In June, Georgia Power submitted a proposal to cost its prospects for a further $2.2 billion. A really troubling a part of Georgia Power’s proposal: they suggest to almost double the necessary month-to-month charge (which is hidden on most payments), from the present $10/month to $17.95/month for residential prospects.
Customers should pay this charge irrespective of how a lot or how little energy is definitely used, paying at the very least $215 per yr earlier than even flipping on a lightweight swap. If permitted, this might be among the highest mandatory monthly fees of investor-owned utilities around the country! Compared to different states in recent times, Georgia Power’s proposed fee of $17.95 is 78% higher than the average approved fee ($10.11) and their proposed increase of $7.95 per month is nearly 6 times greater than the average approved fee increase ($1.38).
Rather than such an exorbitant charge hike, Georgia Power ought to proceed to prioritize basing prospects’ payments on how a lot energy you employ–the much less you employ, the much less you pay.

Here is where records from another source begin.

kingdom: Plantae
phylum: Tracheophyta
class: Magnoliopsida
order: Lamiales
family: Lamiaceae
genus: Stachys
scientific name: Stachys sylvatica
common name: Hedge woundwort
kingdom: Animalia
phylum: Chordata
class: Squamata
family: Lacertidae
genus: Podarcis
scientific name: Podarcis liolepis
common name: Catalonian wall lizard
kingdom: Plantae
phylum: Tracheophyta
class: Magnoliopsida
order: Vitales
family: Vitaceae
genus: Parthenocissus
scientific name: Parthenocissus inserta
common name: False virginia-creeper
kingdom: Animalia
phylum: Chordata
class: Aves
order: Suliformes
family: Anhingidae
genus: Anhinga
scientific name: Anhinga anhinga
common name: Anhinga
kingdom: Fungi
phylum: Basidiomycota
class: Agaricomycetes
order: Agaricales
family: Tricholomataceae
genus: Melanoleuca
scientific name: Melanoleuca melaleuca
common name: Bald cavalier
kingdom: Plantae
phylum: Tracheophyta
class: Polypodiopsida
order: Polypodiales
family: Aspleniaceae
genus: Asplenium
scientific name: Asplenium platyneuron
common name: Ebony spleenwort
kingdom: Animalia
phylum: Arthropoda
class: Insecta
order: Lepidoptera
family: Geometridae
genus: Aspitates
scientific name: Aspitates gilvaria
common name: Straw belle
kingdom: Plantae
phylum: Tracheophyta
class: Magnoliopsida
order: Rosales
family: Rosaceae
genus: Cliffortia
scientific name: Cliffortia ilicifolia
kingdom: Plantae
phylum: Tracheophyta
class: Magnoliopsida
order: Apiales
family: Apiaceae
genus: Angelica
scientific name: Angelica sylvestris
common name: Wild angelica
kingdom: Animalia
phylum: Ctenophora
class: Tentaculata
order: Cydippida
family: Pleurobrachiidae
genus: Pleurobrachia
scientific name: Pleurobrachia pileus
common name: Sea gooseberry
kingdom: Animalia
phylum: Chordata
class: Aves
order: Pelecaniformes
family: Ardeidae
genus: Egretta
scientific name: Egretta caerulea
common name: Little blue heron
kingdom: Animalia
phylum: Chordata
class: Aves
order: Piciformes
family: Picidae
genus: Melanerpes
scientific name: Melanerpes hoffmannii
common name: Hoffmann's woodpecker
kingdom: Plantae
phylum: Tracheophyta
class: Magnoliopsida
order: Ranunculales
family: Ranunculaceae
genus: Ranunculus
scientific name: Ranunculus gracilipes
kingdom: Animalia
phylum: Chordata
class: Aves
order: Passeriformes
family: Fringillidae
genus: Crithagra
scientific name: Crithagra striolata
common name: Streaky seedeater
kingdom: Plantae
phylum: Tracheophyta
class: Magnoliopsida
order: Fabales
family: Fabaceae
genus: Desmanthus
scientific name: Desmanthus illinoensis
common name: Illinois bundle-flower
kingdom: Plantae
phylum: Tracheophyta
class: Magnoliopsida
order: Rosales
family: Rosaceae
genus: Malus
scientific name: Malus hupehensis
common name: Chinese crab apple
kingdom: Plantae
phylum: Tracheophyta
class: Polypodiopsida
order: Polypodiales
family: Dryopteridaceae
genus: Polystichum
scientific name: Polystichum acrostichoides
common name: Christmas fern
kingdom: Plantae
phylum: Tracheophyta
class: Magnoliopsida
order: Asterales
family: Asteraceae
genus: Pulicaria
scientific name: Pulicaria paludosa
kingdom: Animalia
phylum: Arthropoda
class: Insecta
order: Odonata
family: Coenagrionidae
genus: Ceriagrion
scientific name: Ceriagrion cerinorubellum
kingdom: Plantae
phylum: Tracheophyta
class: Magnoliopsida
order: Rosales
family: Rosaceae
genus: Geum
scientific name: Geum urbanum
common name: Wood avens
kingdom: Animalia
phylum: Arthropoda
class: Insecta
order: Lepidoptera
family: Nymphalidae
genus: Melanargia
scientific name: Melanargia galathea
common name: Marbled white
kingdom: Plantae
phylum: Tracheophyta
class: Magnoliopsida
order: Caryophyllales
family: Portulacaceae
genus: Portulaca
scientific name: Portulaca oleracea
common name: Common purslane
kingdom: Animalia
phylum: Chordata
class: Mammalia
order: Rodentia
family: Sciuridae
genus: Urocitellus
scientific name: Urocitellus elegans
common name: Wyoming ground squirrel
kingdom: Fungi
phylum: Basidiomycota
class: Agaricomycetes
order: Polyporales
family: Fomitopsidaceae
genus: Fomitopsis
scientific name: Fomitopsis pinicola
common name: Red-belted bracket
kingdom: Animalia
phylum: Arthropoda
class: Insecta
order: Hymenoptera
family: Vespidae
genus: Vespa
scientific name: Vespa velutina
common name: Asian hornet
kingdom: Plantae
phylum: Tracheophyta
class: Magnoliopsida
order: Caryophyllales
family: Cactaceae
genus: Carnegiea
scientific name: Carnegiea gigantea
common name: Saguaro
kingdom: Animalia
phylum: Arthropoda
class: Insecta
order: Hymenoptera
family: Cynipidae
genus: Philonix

Why Do Mandatory Fees Hurt Customers?
1. Mandatory charges take away buyer management – Normally, an electrical energy buyer can management their invoice by controlling how a lot power they use. If prospects are good and thrifty and use much less energy, they’re rewarded each month with a decrease invoice. A excessive necessary charge throws this chance for price financial savings out the window and severely limits a buyer’s selection and freedom to management their energy prices and decrease their energy payments. As stated within the AJC, because the charge hike takes away the flexibility to save, “setting the AC at 78 degrees could mean more sweat and less savings.”
2. Mandatory charges place the heaviest burden on seniors and dealing households who’re incomes decrease incomes – The largest impacts can be felt by prospects who’re least ready to afford the upper charges–those that use much less energy than common or have under-common revenue. Seniors on mounted incomes and renters dwelling in condo buildings are low energy customers, whereas working households are on tight month-to-month budgets. The common social safety examine in Georgia is just $1,382, which is already unfold too skinny between meals, lease, transportation, medical payments, and prescription prices. Like these different requirements, electrical energy is just not a luxurious. Just as Georgia doesn’t tax for primary groceries, utility firms shouldn’t cost a lot simply for primary entry.
3. Mandatory charges assist utility shareholders and executives, not prospects – Increasing prospects’ charges this a lot places income over folks–rising income for the advantage of shareholders and executives, somewhat than serving to prospects. Georgia Power made greater than $3.5 billion in profit over the last three years and paid their CEO millions of dollars per year, whereas prospects are left dealing with even larger electrical payments. With a lot revenue, and different, extra equitable methods of elevating income, the steep charge hike is unjustified.
4. Mandatory charges punish energy conservation and solar energy – High necessary charges scale back the payback of investments prospects have made in saving energy via energy effectivity measures like changing gentle bulbs, insulating their properties, or putting in solar panels. People who’ve performed all the fitting issues at their properties and companies to save energy and produce clear energy will truly be punished, somewhat than rewarded. Customers could have much less incentive to save energy and the environmental advantages of energy conservation can be diminished.
What Can You Do?
Georgia Power’s proposed charge hike might be defeated if we communicate up loudly in opposition! The hike is just not a performed deal but and can’t go into impact with out first getting approval by our elected energy regulators, the Georgia Public Service Commission (PSC). So guarantee that your voice is heard: contact the PSC and state legislators and ask them to rise up for us!